== THE RECORDS ==

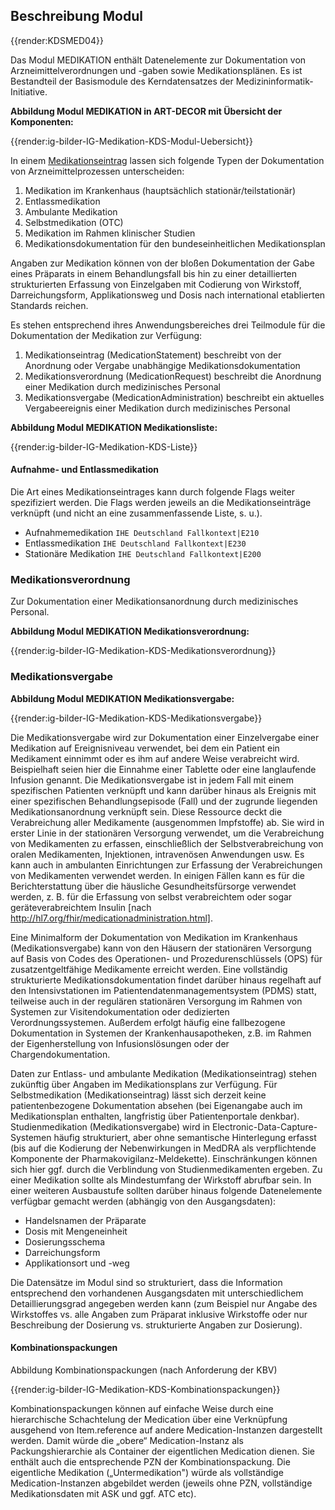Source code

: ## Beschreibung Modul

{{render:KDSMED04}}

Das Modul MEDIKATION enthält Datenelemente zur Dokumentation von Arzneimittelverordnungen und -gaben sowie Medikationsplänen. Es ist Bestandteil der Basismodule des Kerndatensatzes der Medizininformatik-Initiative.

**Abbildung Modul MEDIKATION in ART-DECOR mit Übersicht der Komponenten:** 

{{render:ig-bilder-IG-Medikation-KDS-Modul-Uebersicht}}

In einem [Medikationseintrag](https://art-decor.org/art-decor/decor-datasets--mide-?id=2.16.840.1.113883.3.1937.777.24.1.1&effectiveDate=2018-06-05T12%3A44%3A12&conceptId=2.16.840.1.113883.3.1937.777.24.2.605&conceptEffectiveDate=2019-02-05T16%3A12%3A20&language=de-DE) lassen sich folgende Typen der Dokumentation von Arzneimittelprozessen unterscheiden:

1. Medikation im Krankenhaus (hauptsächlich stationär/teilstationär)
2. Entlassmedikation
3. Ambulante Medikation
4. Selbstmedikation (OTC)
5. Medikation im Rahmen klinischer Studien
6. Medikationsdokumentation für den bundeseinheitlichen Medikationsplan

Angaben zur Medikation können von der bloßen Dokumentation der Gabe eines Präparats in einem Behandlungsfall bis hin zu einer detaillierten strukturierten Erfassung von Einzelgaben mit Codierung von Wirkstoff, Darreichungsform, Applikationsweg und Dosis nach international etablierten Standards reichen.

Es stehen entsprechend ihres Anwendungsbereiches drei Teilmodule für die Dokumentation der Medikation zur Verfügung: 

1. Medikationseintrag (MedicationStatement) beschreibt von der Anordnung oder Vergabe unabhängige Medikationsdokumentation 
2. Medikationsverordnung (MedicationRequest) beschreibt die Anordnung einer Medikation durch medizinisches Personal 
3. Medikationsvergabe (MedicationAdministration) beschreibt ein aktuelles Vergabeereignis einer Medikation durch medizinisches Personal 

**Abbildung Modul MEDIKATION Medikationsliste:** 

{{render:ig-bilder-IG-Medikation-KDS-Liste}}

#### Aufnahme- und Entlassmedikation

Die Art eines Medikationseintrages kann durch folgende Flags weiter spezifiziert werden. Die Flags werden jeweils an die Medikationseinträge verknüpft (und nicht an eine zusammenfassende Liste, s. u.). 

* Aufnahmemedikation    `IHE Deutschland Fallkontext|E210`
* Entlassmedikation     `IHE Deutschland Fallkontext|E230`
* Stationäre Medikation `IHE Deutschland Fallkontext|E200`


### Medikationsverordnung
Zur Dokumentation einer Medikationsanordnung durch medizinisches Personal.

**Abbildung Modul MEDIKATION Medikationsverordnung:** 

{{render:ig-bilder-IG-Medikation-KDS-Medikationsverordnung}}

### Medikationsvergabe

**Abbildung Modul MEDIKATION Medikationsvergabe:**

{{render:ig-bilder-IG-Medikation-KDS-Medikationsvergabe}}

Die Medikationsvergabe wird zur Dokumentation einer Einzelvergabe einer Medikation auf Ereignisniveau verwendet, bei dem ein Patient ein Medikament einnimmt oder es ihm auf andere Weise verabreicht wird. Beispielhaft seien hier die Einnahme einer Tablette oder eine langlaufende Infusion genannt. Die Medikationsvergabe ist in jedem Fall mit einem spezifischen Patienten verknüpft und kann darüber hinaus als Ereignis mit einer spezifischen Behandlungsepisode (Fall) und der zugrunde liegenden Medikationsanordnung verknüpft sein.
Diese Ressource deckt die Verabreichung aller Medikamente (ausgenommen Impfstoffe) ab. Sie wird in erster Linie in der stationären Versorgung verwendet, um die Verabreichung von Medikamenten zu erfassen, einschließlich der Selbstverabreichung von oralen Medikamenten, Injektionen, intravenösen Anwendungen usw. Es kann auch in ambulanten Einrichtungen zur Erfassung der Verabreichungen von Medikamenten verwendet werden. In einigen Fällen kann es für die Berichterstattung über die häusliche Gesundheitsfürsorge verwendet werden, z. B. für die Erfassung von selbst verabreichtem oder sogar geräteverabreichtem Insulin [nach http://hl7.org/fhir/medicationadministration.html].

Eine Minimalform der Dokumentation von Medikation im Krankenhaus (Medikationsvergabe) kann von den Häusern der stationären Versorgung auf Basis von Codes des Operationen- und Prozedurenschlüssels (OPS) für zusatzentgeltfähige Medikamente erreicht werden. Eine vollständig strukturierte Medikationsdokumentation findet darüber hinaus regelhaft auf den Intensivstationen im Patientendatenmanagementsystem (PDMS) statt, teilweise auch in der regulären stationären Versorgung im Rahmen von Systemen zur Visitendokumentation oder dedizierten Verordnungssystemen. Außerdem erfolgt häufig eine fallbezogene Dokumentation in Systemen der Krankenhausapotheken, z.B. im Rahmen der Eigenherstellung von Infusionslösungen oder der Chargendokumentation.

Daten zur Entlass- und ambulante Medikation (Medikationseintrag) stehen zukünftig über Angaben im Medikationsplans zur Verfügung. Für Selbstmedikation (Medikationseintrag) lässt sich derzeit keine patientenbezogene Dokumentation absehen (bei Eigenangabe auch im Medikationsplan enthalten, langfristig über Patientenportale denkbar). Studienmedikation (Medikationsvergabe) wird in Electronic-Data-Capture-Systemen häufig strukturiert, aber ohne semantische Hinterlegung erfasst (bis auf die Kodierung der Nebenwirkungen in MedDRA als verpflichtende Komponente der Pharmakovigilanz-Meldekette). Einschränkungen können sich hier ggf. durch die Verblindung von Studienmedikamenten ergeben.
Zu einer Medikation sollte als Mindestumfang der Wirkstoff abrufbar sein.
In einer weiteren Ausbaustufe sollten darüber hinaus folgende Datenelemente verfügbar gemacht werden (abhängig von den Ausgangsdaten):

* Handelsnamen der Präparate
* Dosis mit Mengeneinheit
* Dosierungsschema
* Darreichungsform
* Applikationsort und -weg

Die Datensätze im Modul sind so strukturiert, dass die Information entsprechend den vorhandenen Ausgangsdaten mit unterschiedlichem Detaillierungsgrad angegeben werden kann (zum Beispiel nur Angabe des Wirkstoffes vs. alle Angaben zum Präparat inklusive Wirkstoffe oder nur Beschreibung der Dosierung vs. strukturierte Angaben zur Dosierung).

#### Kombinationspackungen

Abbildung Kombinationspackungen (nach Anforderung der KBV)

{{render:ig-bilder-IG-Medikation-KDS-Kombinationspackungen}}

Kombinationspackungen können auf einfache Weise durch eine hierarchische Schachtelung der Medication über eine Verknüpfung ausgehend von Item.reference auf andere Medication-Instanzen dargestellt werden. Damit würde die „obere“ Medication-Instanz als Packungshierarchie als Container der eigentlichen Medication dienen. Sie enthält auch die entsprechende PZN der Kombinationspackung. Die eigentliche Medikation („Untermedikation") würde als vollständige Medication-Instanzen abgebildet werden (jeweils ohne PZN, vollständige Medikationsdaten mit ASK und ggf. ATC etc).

===
== THE RECORDS ==

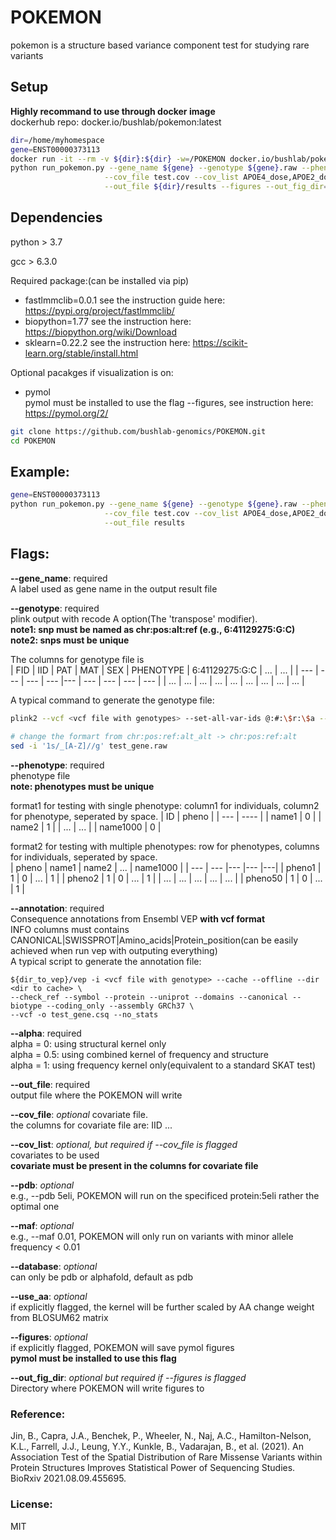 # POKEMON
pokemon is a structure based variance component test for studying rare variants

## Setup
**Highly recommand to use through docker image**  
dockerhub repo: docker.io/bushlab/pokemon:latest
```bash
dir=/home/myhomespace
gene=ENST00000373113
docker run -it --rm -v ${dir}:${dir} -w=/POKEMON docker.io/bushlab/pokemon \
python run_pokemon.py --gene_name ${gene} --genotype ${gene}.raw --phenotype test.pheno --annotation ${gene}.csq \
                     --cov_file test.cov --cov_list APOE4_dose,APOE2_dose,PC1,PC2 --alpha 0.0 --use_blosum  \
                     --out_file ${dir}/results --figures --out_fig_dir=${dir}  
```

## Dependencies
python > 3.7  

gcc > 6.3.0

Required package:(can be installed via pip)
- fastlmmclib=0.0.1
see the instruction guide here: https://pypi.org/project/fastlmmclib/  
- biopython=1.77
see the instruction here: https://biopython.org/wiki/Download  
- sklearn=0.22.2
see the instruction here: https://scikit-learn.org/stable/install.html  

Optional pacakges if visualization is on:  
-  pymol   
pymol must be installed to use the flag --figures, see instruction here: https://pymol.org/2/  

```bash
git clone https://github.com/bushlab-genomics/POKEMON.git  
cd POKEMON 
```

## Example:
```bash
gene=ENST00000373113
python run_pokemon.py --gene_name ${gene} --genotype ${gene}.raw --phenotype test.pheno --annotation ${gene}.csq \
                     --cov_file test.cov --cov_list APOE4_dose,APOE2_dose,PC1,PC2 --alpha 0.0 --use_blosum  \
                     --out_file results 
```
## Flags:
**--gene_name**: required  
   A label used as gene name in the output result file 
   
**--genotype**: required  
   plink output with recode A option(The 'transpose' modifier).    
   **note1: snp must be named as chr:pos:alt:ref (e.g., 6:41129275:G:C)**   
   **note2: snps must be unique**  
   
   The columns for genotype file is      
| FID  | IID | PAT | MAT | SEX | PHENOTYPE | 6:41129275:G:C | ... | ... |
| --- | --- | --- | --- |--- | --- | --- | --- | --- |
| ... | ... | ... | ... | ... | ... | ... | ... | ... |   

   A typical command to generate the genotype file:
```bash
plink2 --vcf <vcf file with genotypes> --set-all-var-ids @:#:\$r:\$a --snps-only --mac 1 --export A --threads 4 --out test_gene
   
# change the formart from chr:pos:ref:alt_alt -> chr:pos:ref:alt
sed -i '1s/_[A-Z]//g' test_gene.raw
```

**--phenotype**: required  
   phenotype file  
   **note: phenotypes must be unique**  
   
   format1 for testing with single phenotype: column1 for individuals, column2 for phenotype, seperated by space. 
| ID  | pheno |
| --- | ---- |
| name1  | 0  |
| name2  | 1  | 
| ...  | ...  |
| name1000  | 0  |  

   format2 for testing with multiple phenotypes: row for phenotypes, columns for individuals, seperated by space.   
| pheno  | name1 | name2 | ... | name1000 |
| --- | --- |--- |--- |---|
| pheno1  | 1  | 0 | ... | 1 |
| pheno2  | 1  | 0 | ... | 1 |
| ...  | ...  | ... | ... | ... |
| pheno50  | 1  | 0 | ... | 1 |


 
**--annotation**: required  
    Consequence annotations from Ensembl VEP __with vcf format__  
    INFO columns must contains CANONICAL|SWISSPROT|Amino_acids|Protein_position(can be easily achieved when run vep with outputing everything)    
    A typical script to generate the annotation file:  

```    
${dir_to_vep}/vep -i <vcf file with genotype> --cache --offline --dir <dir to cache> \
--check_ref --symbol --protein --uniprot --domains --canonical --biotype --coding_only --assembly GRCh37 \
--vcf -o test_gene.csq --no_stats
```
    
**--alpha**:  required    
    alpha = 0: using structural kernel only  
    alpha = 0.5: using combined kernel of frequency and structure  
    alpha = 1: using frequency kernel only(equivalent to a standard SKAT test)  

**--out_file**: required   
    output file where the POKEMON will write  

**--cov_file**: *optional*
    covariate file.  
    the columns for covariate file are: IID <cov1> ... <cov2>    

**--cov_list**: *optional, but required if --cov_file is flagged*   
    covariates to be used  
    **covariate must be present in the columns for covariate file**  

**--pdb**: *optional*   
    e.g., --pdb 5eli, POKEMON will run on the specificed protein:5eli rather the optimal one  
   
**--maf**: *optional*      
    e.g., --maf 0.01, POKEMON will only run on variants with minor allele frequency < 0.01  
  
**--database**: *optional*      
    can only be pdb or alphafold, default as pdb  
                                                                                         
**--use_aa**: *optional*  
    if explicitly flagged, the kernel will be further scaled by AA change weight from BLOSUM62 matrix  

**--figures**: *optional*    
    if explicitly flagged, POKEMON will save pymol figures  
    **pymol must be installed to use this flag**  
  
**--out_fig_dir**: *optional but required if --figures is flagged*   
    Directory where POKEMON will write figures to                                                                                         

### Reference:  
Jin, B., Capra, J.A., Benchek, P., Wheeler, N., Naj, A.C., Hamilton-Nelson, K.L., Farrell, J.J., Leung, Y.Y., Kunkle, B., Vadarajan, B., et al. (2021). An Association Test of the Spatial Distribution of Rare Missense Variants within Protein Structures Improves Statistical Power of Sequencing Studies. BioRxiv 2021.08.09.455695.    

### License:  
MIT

===

* TASK OBJECTIVE
List each line of the entries that holds the string "individuals".

* FINISHED EXERCISE
   format1 for testing with single phenotype: column1 for individuals, column2 for phenotype, seperated by space. 
   format2 for testing with multiple phenotypes: row for phenotypes, columns for individuals, seperated by space.   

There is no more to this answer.